— Ты вообще воспринимаешь меня, как женщину? — спросила она. — Как женщину в сексуальном смысле?
— Что ты хочешь знать? — раздраженно спросил он.
— Я хочу знать то, о чем только что спросила.
По лицу Михаэля пробежало какое-то подобие улыбки, она мелькнула и исчезла, но ее оказалось достаточно, чтобы Франка поняла, какой видит ее муж. В его улыбке, она как в зеркале увидела саму себя — завернутую в одеяло, замерзшую, мучимую кошмаром, изгнавшим ее из постели, слабую. Она разглядела в этом зеркале слабого человека. В мимике мужа она прочитала, что он видит в ней только одно это качество, и вопрос ее показался ему глупым и неуместным.
Она встала и стряхнула с себя одеяло, но не почувствовала себя от этого ни более свободной, ни более сильной.
— Забудь, — сказала она, — просто забудь мой вопрос. С моей стороны было глупо об этом спрашивать.
— Послушай… — начал он нерешительно, но она тотчас перебила его:
— Я не хочу больше об этом говорить. Я сказала глупость, и, прошу тебя, не думай больше об этом.
— Ну, хорошо, — он не стал настаивать, но Франка была слишком сильно уязвлена, чтобы радоваться одержанной ею маленькой победе.
Михаэль повернулся и направился к лестнице.
— Ты пойдешь спать? — спросил он.
— Нет, ты иди, а я, пожалуй, действительно посмотрю телевизор. Едва ли я смогу заснуть.
Михаэль, казалось, хотел сказать что-то еще, но передумал и зашлепал босыми ногами по плиткам прихожей.

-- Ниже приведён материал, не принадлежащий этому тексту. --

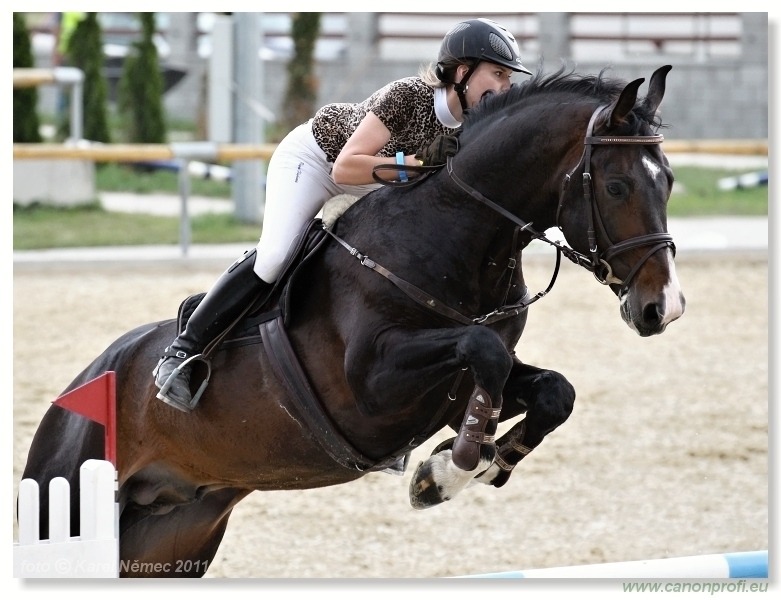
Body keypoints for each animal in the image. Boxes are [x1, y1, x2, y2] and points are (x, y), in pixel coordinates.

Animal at [21, 65, 684, 576]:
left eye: (670, 180)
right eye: (618, 186)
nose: (662, 308)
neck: (457, 234)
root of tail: (70, 395)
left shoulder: (459, 384)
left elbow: (551, 390)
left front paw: (475, 465)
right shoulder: (371, 385)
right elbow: (484, 352)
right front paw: (445, 473)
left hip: (170, 536)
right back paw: (176, 369)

Франка прижала пылающий лоб к холодному стеклу окна. Свобода. Только бы ей освободиться. Освободиться от мучительных воспоминаний, от старых образов и чувств. Освободиться от самой себя.
10
24 декабря 1999 года
Дорогая Франка,
сегодня Рождество, и я отправляю Вам целую кипу писем. Наверняка Вы уже подумали, что я больше ничего не хочу о вас знать, так как долго не подавала Вам никаких вестей. Но, как видите, я прилежно написала Вам целых десять писем — я их аккуратно пересчитала — просто какое-то чувство мешало мне вовремя их отправить. Не спрашивайте меня, что это за чувство. Возможно, мне мешает то, что пока Вы для меня чужой человек, что, с одной стороны, располагает меня к тому, чтобы делиться с Вами вещами, которые я, до сих пор, держала при себе; но это же обстоятельство и останавливает меня и заставляет о многом задумываться. Я все время спрашиваю себя: зачем я Вам пишу, и каждый раз не могу дать на этот вопрос удовлетворительного ответа. Эти размышления делают меня сдержанной и неразговорчивой, или, лучше сказать, мало расположенной к письмам. Еще точнее было бы сказать, что я готова писать, но не готова отсылать Вам написанное. Каждый раз мне думается: я делаю это для себя. Я пишу о плохих и хороших воспоминаниях, а потом складываю написанное в ящик стола, где оно медленно покрывается пылью.
Написание писем напоминает мне лавину. Сначала с горы скатывается немного снега, но потом его становится все больше и больше, и вот вместе с ним уже катятся валуны, земля и вырванные с корнем деревья. В конце концов, обвал с грохотом рушится в долину, и никакая сила на свете не может его остановить. Я уже не могу и не хочу прекращать писать. Так как мне, естественно, не чуждо тщеславие, а Ваш интерес мне очень льстит, я сегодня соберусь с духом и отправлю Вам всю пачку накопившихся у меня писем.
Сейчас раннее утро, но я уже в полной темноте погуляла с моими собаками. Снега у нас нет; на островах он выпадает крайне редко, но мне помнится, что на Рождество 1940 года, первое Рождество под немецкой оккупацией, тонкий слой снежной пудры лежал на лугах, деревьях и каменных заборах. Немцы страшно любят снег на Рождество, и они были тронуты так, словно это мы приготовили им на Гернси этот приятный сюрприз. За много, много лет, прошедших с тех пор, снег, разумеется, иногда выпадал, но я не помню точно, когда. Но Рождество 1940 года я не забуду никогда.